Opinion
CASE NO. 590-CRD-1-87
FEBRUARY 23, 1989
The claimant was represented by Leo B. Flaherty, Esq., Flaherty, Merster Courtney.
The respondents were represented by Ralph Russo, Esq., Montstream May.
This Petition for Review from the April 16, 1987 Finding and Award of the Commissioner At Large acting for the First District was heard August 19, 1988 before a Compensation Review Division panel consisting of the Commission Chairman, John Arcudi, and Commissioners Andrew Denuzze A. Thomas White, Jr.
OPINION
Respondents seek to reverse the April 16, 1987 Finding and Award by the Commissioner at Large acting for the First District. They attack the ruling (#8) which orders them to execute a Voluntary Agreement signed by the Claimant April 29, 1986 and to pay the benefits listed in that unexecuted agreement. Claimant asks that the appeal be dismissed on grounds that the Respondents' brief was filed late.
The respondents' Reasons of Appeal additionally assigned the trial Commissioner's ruling denying its Motion to Correct as error. However, as the respondents have failed to address this issue in its brief filed July 14, 1988, we deem the issue as abandoned, Muha v. United Oil Co., 180 Conn. 720 (1980).
First, we consider claimant's argument. It is a matter of discretion whether to dismiss for such late filing, Maykut v. Plasko, 170 Conn. 310 (1976), Loomis v. Zoning Commission, 144 Conn. 743 (1957). Respondents' brief was filed July 14, 1988, 17 days late. However, oral argument was not until August 19. We do not ordinarily countenance failures to comply with briefing deadlines set by the C.R.D. However, claimant had sufficient time between the brief filing and oral 'argument, thirty-six days, to prepare oral argument and any responsive pleading. Therefore, we choose not to grant appellees' motion in this instance.
With respect to the employer's appeal, Sec. 31-296, C.G.S. clearly contemplates that a Voluntary Agreement is a consensual undertaking requiring the approval of both parties before it becomes the type of document described in the statute.
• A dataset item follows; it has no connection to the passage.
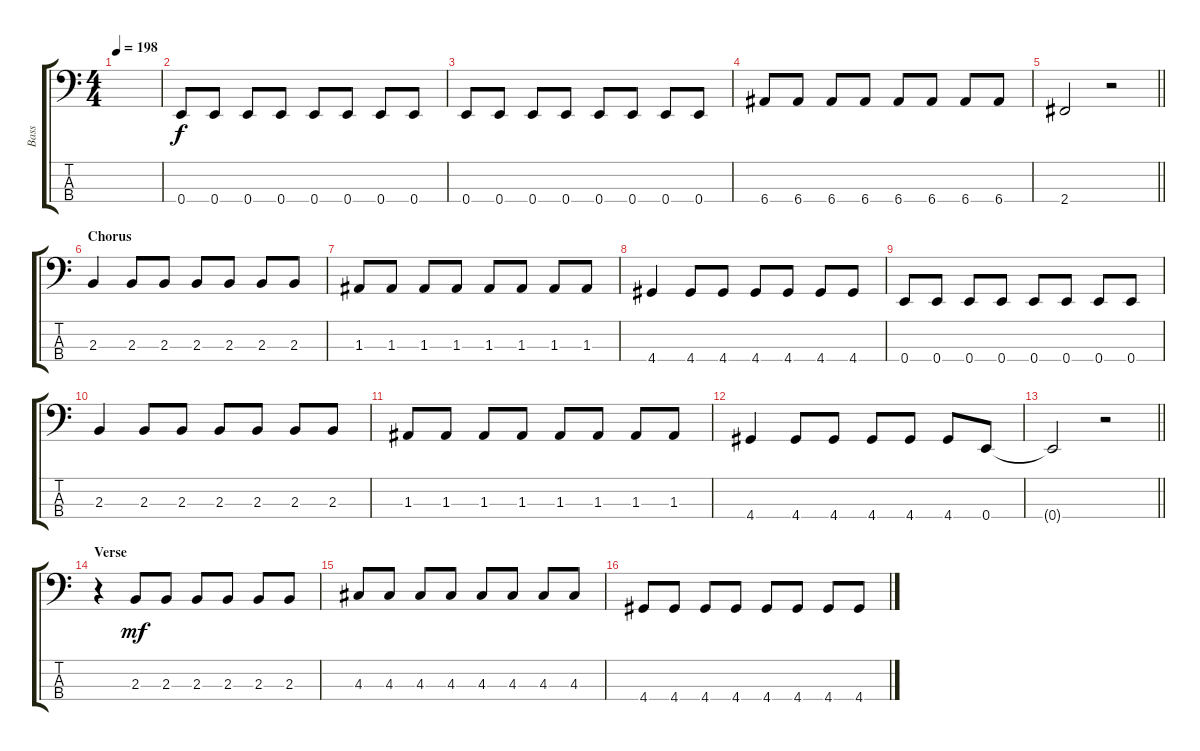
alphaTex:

Such agreements under Connecticut law are in the nature of contracts. Without the consent of both participants, no contract can exist. The trial Commissioner nonetheless treated the unsigned form as a de facto contract. Chapter 568 contains no provision empowering a Commissioner to force a party to consent to a contract. As the statute grants no such authority to the Commissioner, we must sustain the appeal.
Sec. 31-296 provides in part: "If an employer and an injured employee, or in case of fatal injury his legal representative or dependent, at a date not earlier than the expiration of the waiting period, reach an agreement in regard to compensation, such agreement shall be submitted in writing to the commissioner by the employer with a statement of the time, place and nature of the injury upon which it is based; and, if such commissioner finds such agreement to conform to the provisions of this chapter in every regard, he shall so approve it. A copy of the agreement, with a statement of the commissioner's approval thereof, shall be delivered to each of the parties and thereafter it shall be as binding upon both parties as an award by the commissioner."
However, that is not to prohibit the Commissioner who heard evidence in the matter from entering another Finding and Award. Such Finding and Award, if the evidence already presented is sufficient, may very well order the Respondents to pay the same benefits as previously ordered. We simply hold that the Commissioner may not obligate a party to carry out a contract to which it has not consented, but he may obligate such a party to pay benefits according to an award issued pursuant to his statutory authority.
The appeal is sustained and the matter is remanded to the First District for further proceedings, including further evidential hearings if necessary.
Commissioners Andrew Denuzze and A. Thomas White, Jr. concur.